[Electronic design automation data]
┌──

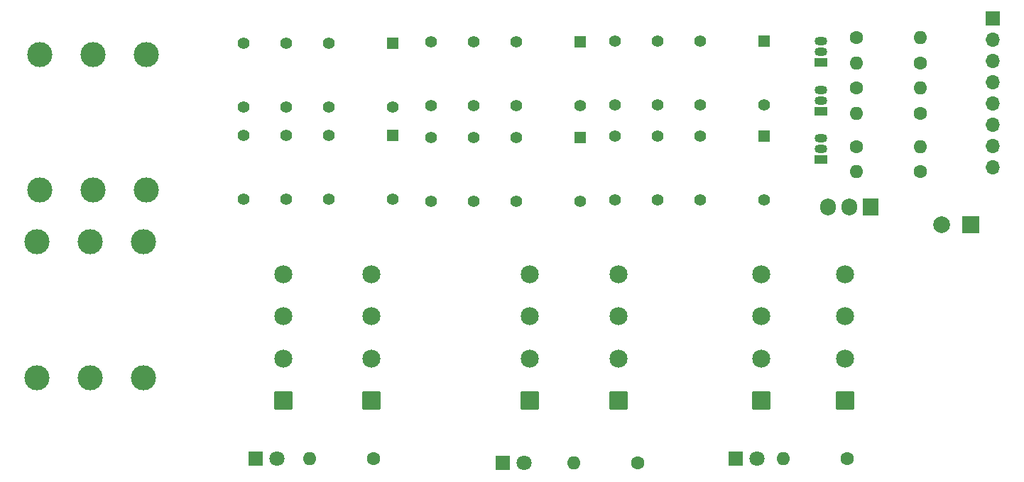
<source format=gbr>
%TF.GenerationSoftware,KiCad,Pcbnew,7.0.9*%
%TF.CreationDate,2024-06-30T00:12:16-04:00*%
%TF.ProjectId,Loop Board 3 Jackless Output,4c6f6f70-2042-46f6-9172-642033204a61,rev?*%
%TF.SameCoordinates,Original*%
%TF.FileFunction,Soldermask,Bot*%
%TF.FilePolarity,Negative*%
%FSLAX46Y46*%
G04 Gerber Fmt 4.6, Leading zero omitted, Abs format (unit mm)*
G04 Created by KiCad (PCBNEW 7.0.9) date 2024-06-30 00:12:16*
%MOMM*%
%LPD*%
G01*
G04 APERTURE LIST*
G04 Aperture macros list*
%AMRoundRect*
0 Rectangle with rounded corners*
0 $1 Rounding radius*
0 $2 $3 $4 $5 $6 $7 $8 $9 X,Y pos of 4 corners*
0 Add a 4 corners polygon primitive as box body*
4,1,4,$2,$3,$4,$5,$6,$7,$8,$9,$2,$3,0*
0 Add four circle primitives for the rounded corners*
1,1,$1+$1,$2,$3*
1,1,$1+$1,$4,$5*
1,1,$1+$1,$6,$7*
1,1,$1+$1,$8,$9*
0 Add four rect primitives between the rounded corners*
20,1,$1+$1,$2,$3,$4,$5,0*
20,1,$1+$1,$4,$5,$6,$7,0*
20,1,$1+$1,$6,$7,$8,$9,0*
20,1,$1+$1,$8,$9,$2,$3,0*%
G04 Aperture macros list end*
%ADD10C,1.400000*%
%ADD11R,1.400000X1.400000*%
%ADD12R,1.700000X1.700000*%
%ADD13O,1.700000X1.700000*%
%ADD14O,1.500000X1.050000*%
%ADD15R,1.500000X1.050000*%
%ADD16RoundRect,0.102000X0.975000X-0.975000X0.975000X0.975000X-0.975000X0.975000X-0.975000X-0.975000X0*%
%ADD17C,2.154000*%
%ADD18R,1.800000X1.800000*%
%ADD19C,1.800000*%
%ADD20O,1.600000X1.600000*%
%ADD21C,1.600000*%
%ADD22C,3.000000*%
%ADD23R,1.905000X2.000000*%
%ADD24O,1.905000X2.000000*%
%ADD25R,2.000000X2.000000*%
%ADD26C,2.000000*%
G04 APERTURE END LIST*
D10*
%TO.C,Right3*%
X167520000Y-51720000D03*
X159900000Y-51720000D03*
X154820000Y-51720000D03*
X149740000Y-51720000D03*
X149740000Y-44100000D03*
X154820000Y-44100000D03*
X159900000Y-44100000D03*
D11*
X167520000Y-44100000D03*
%TD*%
D12*
%TO.C,J2*%
X239100000Y-41080000D03*
D13*
X239100000Y-43620000D03*
X239100000Y-46160000D03*
X239100000Y-48700000D03*
X239100000Y-51240000D03*
X239100000Y-53780000D03*
X239100000Y-56320000D03*
X239100000Y-58860000D03*
%TD*%
D14*
%TO.C,QL3*%
X218640000Y-55420000D03*
X218640000Y-56690000D03*
D15*
X218640000Y-57960000D03*
%TD*%
D16*
%TO.C,Return2*%
X183862500Y-86700000D03*
D17*
X183862500Y-81700000D03*
X183862500Y-76700000D03*
X183862500Y-71700000D03*
%TD*%
D18*
%TO.C,D2*%
X180687500Y-94200000D03*
D19*
X183227500Y-94200000D03*
%TD*%
D20*
%TO.C,LeftPD2*%
X230450000Y-49420000D03*
D21*
X222830000Y-49420000D03*
%TD*%
D16*
%TO.C,Send3*%
X165000000Y-86700000D03*
D17*
X165000000Y-81700000D03*
X165000000Y-76700000D03*
X165000000Y-71700000D03*
%TD*%
D22*
%TO.C,R1*%
X131785000Y-61615000D03*
X131785000Y-45385000D03*
X125435000Y-61615000D03*
X125435000Y-45385000D03*
X138135000Y-61615000D03*
X138135000Y-45385000D03*
%TD*%
D10*
%TO.C,Left/Mono3*%
X167520000Y-62720000D03*
X159900000Y-62720000D03*
X154820000Y-62720000D03*
X149740000Y-62720000D03*
X149740000Y-55100000D03*
X154820000Y-55100000D03*
X159900000Y-55100000D03*
D11*
X167520000Y-55100000D03*
%TD*%
D23*
%TO.C,U1*%
X224540000Y-63600000D03*
D24*
X222000000Y-63600000D03*
X219460000Y-63600000D03*
%TD*%
D20*
%TO.C,LeftPD3*%
X230450000Y-56420000D03*
D21*
X222830000Y-56420000D03*
%TD*%
%TO.C,RLed1*%
X221772500Y-93700000D03*
D20*
X214152500Y-93700000D03*
%TD*%
D14*
%TO.C,QL2*%
X218640000Y-49630000D03*
X218640000Y-50900000D03*
D15*
X218640000Y-52170000D03*
%TD*%
D20*
%TO.C,LGate3*%
X222830000Y-59420000D03*
D21*
X230450000Y-59420000D03*
%TD*%
D16*
%TO.C,Send2*%
X194500000Y-86700000D03*
D17*
X194500000Y-81700000D03*
X194500000Y-76700000D03*
X194500000Y-71700000D03*
%TD*%
D10*
%TO.C,Left/Mono1*%
X211840000Y-62777500D03*
X204220000Y-62777500D03*
X199140000Y-62777500D03*
X194060000Y-62777500D03*
X194060000Y-55157500D03*
X199140000Y-55157500D03*
X204220000Y-55157500D03*
D11*
X211840000Y-55157500D03*
%TD*%
D14*
%TO.C,QL1*%
X218640000Y-43840000D03*
X218640000Y-45110000D03*
D15*
X218640000Y-46380000D03*
%TD*%
D22*
%TO.C,L/Mono1*%
X131485000Y-84015000D03*
X131485000Y-67785000D03*
X125135000Y-84015000D03*
X125135000Y-67785000D03*
X137835000Y-84015000D03*
X137835000Y-67785000D03*
%TD*%
D10*
%TO.C,Right1*%
X211840000Y-51420000D03*
X204220000Y-51420000D03*
X199140000Y-51420000D03*
X194060000Y-51420000D03*
X194060000Y-43800000D03*
X199140000Y-43800000D03*
X204220000Y-43800000D03*
D11*
X211840000Y-43800000D03*
%TD*%
D16*
%TO.C,Return3*%
X154500000Y-86700000D03*
D17*
X154500000Y-81700000D03*
X154500000Y-76700000D03*
X154500000Y-71700000D03*
%TD*%
D20*
%TO.C,LGate2*%
X222830000Y-52420000D03*
D21*
X230450000Y-52420000D03*
%TD*%
D20*
%TO.C,LGate1*%
X222830000Y-46420000D03*
D21*
X230450000Y-46420000D03*
%TD*%
D18*
%TO.C,D3*%
X151187500Y-93700000D03*
D19*
X153727500Y-93700000D03*
%TD*%
D16*
%TO.C,Return1*%
X211500000Y-86700000D03*
D17*
X211500000Y-81700000D03*
X211500000Y-76700000D03*
X211500000Y-71700000D03*
%TD*%
D16*
%TO.C,Send1*%
X221500000Y-86700000D03*
D17*
X221500000Y-81700000D03*
X221500000Y-76700000D03*
X221500000Y-71700000D03*
%TD*%
D18*
%TO.C,D1*%
X208422500Y-93700000D03*
D19*
X210962500Y-93700000D03*
%TD*%
D25*
%TO.C,C1*%
X236500000Y-65700000D03*
D26*
X233000000Y-65700000D03*
%TD*%
D20*
%TO.C,LeftPD1*%
X230450000Y-43420000D03*
D21*
X222830000Y-43420000D03*
%TD*%
D10*
%TO.C,Left/Mono2*%
X189877500Y-62982500D03*
X182257500Y-62982500D03*
X177177500Y-62982500D03*
X172097500Y-62982500D03*
X172097500Y-55362500D03*
X177177500Y-55362500D03*
X182257500Y-55362500D03*
D11*
X189877500Y-55362500D03*
%TD*%
D10*
%TO.C,Right2*%
X189877500Y-51482500D03*
X182257500Y-51482500D03*
X177177500Y-51482500D03*
X172097500Y-51482500D03*
X172097500Y-43862500D03*
X177177500Y-43862500D03*
X182257500Y-43862500D03*
D11*
X189877500Y-43862500D03*
%TD*%
D21*
%TO.C,RLed3*%
X165272500Y-93700000D03*
D20*
X157652500Y-93700000D03*
%TD*%
D21*
%TO.C,RLed2*%
X196772500Y-94200000D03*
D20*
X189152500Y-94200000D03*
%TD*%
M02*

</source>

└──

■ **Problem to solve**: Filter the entries above down to the lines that contain "macros".

■ **Answer section**:
G04 Aperture macros list*
G04 Aperture macros list end*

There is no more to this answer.